- **Task brief**
Your copy should hold only the lines from the one containing "MAS-4686, status: In review -> Done" through the final line of the entries, exactly as written, with no pictures.

- **Edit difference data**
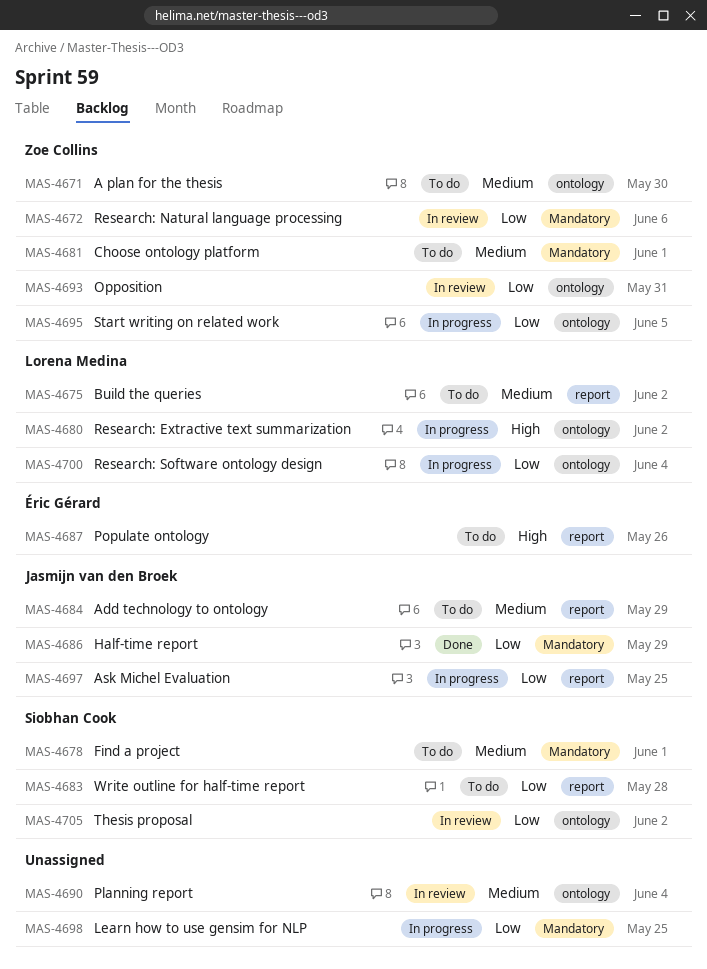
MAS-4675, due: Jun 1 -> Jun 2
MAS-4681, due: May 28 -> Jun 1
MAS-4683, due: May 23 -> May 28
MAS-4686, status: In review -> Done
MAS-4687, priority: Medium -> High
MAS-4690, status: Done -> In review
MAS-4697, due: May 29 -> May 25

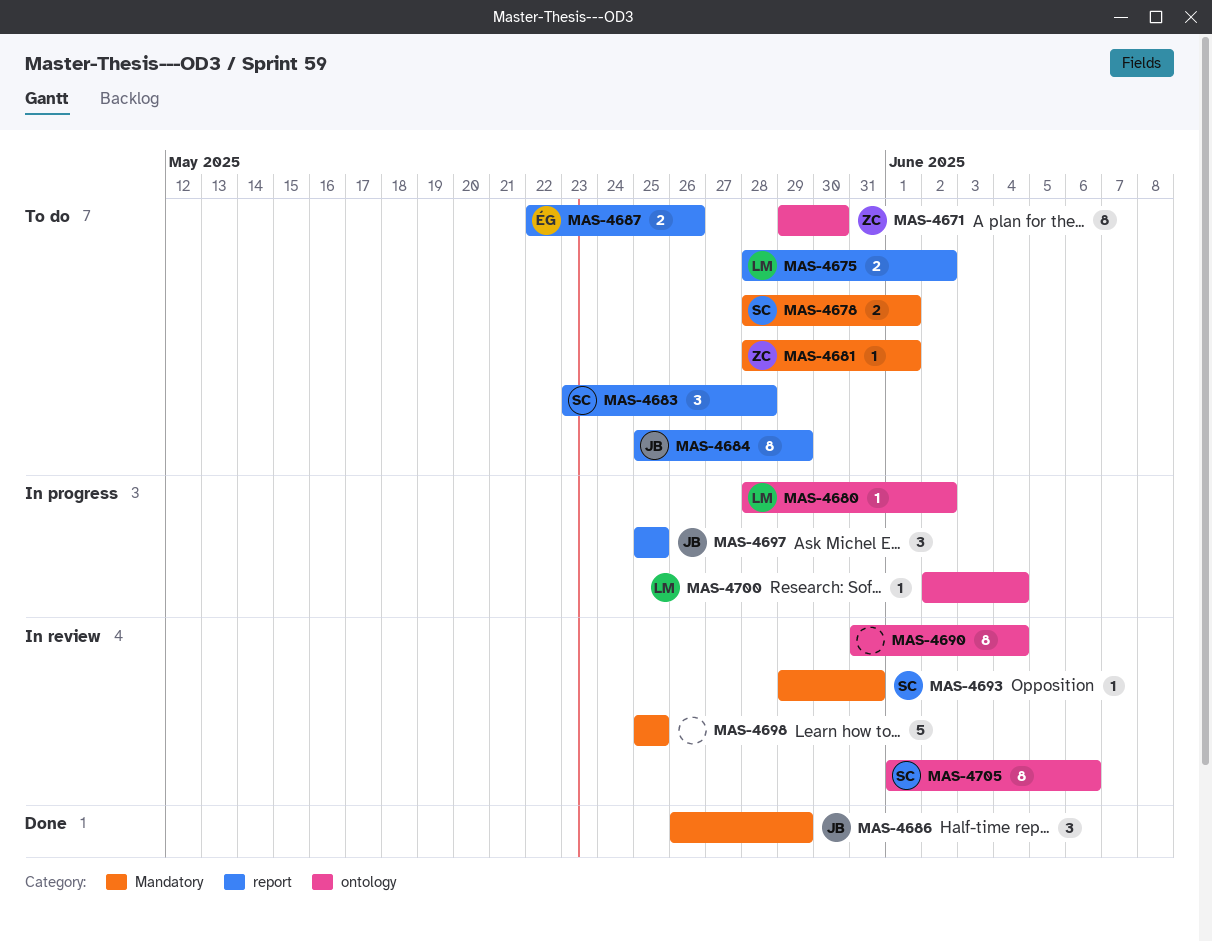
MAS-4672: present -> none
MAS-4693, owner: Zoe Collins -> Siobhan Cook
MAS-4693, label: ontology -> Mandatory
MAS-4695: present -> none
MAS-4698, status: In progress -> In review
MAS-4705, due: Jun 2 -> Jun 6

- **Response box**
MAS-4686, status: In review -> Done
MAS-4687, priority: Medium -> High
MAS-4690, status: Done -> In review
MAS-4697, due: May 29 -> May 25

MAS-4672: present -> none
MAS-4693, owner: Zoe Collins -> Siobhan Cook
MAS-4693, label: ontology -> Mandatory
MAS-4695: present -> none
MAS-4698, status: In progress -> In review
MAS-4705, due: Jun 2 -> Jun 6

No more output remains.